→ Material provided:
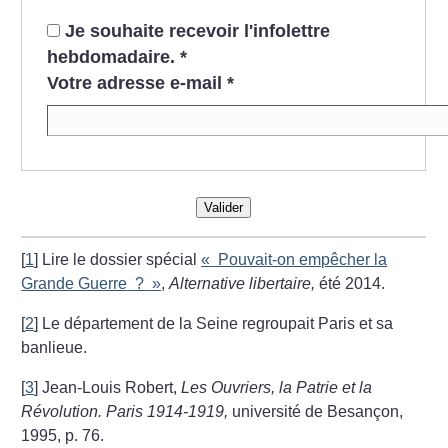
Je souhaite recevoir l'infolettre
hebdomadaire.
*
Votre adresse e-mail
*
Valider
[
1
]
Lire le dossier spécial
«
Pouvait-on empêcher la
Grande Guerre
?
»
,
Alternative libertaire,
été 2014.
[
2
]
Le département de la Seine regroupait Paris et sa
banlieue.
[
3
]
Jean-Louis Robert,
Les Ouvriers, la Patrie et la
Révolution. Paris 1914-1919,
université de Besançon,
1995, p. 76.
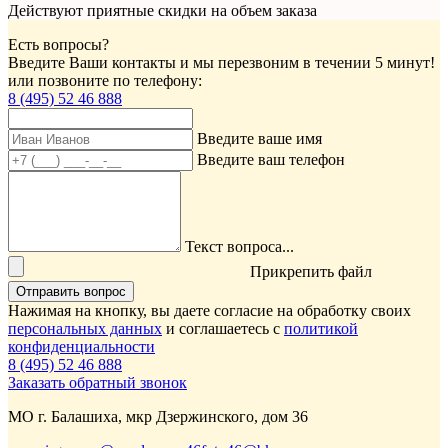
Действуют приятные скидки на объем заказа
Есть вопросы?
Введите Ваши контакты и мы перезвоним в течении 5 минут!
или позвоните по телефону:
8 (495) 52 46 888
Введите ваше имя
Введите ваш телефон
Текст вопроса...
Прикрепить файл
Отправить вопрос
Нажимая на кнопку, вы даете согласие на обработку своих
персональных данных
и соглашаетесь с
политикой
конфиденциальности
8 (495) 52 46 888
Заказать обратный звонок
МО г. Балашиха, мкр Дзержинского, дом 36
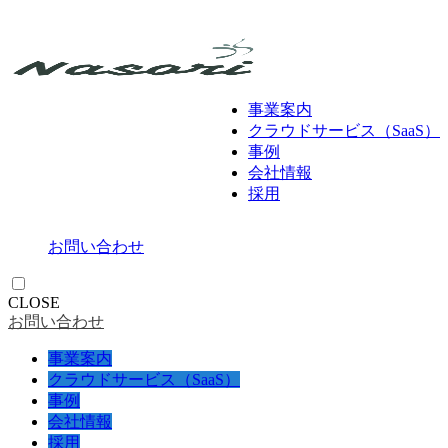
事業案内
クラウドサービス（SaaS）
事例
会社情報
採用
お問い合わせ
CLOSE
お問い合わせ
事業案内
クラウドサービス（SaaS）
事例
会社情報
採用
...
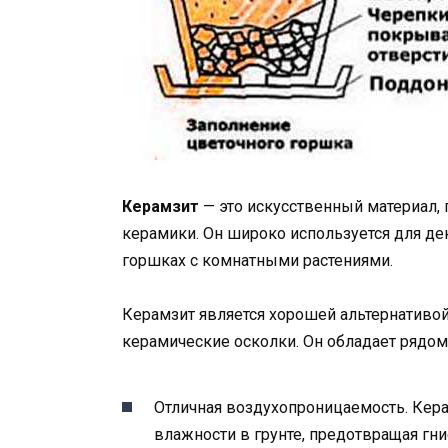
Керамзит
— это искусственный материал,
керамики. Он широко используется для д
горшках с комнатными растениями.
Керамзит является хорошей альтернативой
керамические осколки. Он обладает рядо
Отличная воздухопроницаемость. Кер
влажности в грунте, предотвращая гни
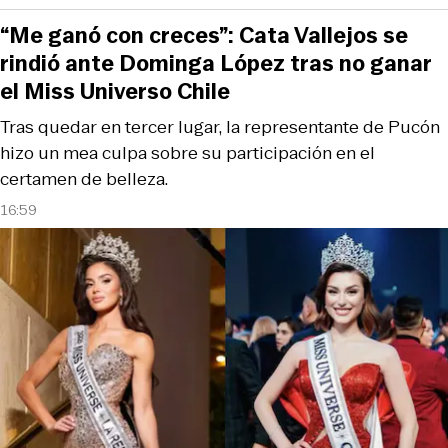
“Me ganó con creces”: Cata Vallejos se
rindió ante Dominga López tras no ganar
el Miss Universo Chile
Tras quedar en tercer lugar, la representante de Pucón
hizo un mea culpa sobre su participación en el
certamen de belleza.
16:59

→ Required work:
From the material above, copy each line that includes the word "Керамзит".

→ Answer to the problem:
Керамзит
Керамзит является хорошей альтернативой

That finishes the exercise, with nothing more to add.